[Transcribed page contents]
+++++
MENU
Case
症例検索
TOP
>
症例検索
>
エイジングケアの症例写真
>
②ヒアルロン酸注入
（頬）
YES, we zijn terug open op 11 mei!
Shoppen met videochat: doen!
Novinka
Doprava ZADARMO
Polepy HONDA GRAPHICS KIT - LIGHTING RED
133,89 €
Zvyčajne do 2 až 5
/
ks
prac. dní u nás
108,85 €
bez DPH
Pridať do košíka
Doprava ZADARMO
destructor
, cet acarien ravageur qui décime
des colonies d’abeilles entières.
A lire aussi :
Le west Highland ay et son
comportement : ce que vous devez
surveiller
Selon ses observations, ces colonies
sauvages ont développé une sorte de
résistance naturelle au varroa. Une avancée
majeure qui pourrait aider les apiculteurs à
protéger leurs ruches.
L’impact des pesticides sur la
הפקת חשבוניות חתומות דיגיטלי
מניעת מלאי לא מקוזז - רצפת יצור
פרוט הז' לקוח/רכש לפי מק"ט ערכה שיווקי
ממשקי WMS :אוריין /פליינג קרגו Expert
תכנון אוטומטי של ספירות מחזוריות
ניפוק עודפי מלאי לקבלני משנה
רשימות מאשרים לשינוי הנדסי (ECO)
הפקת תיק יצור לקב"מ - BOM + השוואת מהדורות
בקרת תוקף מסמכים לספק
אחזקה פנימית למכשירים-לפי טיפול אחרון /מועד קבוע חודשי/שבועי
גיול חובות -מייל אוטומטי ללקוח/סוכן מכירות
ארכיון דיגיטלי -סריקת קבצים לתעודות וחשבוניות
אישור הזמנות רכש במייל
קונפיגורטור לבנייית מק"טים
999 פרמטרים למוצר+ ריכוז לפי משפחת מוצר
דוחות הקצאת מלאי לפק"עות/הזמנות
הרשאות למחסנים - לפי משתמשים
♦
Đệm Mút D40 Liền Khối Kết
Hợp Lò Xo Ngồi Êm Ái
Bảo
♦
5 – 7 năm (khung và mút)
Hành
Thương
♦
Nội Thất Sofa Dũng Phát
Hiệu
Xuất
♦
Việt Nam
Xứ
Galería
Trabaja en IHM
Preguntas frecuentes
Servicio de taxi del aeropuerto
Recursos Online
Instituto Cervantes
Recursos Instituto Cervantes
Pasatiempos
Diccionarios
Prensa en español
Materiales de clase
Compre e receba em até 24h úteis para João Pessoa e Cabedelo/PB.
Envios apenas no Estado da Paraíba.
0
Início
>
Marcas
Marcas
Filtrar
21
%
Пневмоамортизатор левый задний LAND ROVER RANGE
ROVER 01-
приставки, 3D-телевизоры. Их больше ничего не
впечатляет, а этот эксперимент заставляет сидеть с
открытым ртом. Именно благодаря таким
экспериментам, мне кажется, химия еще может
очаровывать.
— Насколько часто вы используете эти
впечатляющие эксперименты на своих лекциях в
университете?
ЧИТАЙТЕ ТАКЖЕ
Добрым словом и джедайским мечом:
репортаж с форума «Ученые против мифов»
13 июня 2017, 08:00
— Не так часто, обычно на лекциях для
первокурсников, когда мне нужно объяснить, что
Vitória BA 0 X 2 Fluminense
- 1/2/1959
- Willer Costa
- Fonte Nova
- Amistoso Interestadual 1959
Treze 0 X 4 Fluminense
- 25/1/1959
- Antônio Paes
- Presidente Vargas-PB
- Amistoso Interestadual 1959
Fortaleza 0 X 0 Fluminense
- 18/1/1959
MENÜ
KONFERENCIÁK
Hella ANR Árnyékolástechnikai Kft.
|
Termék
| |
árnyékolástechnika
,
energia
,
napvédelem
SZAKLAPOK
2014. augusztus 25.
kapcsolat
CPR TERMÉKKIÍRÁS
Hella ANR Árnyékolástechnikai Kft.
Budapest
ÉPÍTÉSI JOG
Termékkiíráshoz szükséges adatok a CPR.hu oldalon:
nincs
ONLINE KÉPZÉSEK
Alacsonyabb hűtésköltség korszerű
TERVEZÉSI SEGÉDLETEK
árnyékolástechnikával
+++++
PROMPT: Only the lines from the first line of the records through the one containing "ממשקי WMS :אוריין /פליינג קרגו Expert" should be reproduced, exactly, with both of them included.

REPLY:
MENU
Case
症例検索
TOP
>
症例検索
>
エイジングケアの症例写真
>
②ヒアルロン酸注入
（頬）
YES, we zijn terug open op 11 mei!
Shoppen met videochat: doen!
Novinka
Doprava ZADARMO
Polepy HONDA GRAPHICS KIT - LIGHTING RED
133,89 €
Zvyčajne do 2 až 5
/
ks
prac. dní u nás
108,85 €
bez DPH
Pridať do košíka
Doprava ZADARMO
destructor
, cet acarien ravageur qui décime
des colonies d’abeilles entières.
A lire aussi :
Le west Highland ay et son
comportement : ce que vous devez
surveiller
Selon ses observations, ces colonies
sauvages ont développé une sorte de
résistance naturelle au varroa. Une avancée
majeure qui pourrait aider les apiculteurs à
protéger leurs ruches.
L’impact des pesticides sur la
הפקת חשבוניות חתומות דיגיטלי
מניעת מלאי לא מקוזז - רצפת יצור
פרוט הז' לקוח/רכש לפי מק"ט ערכה שיווקי
ממשקי WMS :אוריין /פליינג קרגו Expert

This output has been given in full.